3.Fair value measurements
The FASB staff lastly provided a reminder that Topic 820, “Fair Value Measurement,” provides guidance for identifying transactions that are not orderly and for measuring fair value when the volume or level of activity for an asset or a liability has decreased significantly.
On April 21, 2020, the FASB issued a proposed Accounting Standards Update that, if finalized, would provide for the deferral of the following accounting standards:
4. Lease Accounting
a. Proposed an additional one-year deferral of the effective date of Topic 842 for private companies and not-for-profits other than those described in b. below to fiscal years beginning after Dec. 15, 2021 (e.g. calendar year 2022).
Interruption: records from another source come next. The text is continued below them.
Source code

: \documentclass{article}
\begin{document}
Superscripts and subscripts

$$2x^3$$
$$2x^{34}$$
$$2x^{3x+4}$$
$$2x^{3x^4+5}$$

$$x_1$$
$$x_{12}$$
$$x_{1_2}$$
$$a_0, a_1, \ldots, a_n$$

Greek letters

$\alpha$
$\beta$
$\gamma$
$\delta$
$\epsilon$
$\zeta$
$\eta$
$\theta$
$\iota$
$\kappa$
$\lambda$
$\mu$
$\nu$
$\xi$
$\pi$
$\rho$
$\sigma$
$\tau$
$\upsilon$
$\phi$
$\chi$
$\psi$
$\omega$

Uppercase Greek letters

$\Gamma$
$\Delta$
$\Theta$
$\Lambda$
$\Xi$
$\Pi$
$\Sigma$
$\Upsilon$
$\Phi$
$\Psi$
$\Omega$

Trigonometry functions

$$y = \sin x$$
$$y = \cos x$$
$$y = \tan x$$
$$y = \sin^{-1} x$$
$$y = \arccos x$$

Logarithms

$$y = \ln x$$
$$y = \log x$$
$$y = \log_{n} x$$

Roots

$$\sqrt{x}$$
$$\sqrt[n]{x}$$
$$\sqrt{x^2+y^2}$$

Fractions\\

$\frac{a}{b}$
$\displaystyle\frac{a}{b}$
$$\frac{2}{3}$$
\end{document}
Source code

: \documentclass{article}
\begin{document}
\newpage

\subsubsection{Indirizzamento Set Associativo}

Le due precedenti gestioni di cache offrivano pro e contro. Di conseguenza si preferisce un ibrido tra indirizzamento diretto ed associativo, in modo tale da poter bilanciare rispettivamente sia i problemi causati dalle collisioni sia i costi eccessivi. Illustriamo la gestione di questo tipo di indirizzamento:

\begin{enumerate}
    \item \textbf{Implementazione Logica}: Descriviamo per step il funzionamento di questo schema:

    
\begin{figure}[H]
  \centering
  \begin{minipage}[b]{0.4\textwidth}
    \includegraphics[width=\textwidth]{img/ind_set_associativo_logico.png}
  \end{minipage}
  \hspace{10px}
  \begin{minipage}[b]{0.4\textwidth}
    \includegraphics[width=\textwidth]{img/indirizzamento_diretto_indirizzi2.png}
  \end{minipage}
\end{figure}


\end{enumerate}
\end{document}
b. Proposed one-year deferral of Topic 842 for not-for-profits that have issued or are conduit bond obligors for securities that are traded, listed, or quoted on an exchange or an over-the-counter market and which have not yet been issued financial statements to fiscal years beginning after Dec. 15, 2019 (e.g. calendar year 2020).
c. Early adoption continues to be permitted for these reporting entities.
5. Revenue from Contracts with Customers (Topic 606)
a. Proposed one-year deferral of Topic 606 for franchisors that are not public business entities to fiscal years beginning after Dec. 15, 2019 (e.g. calendar year 2020).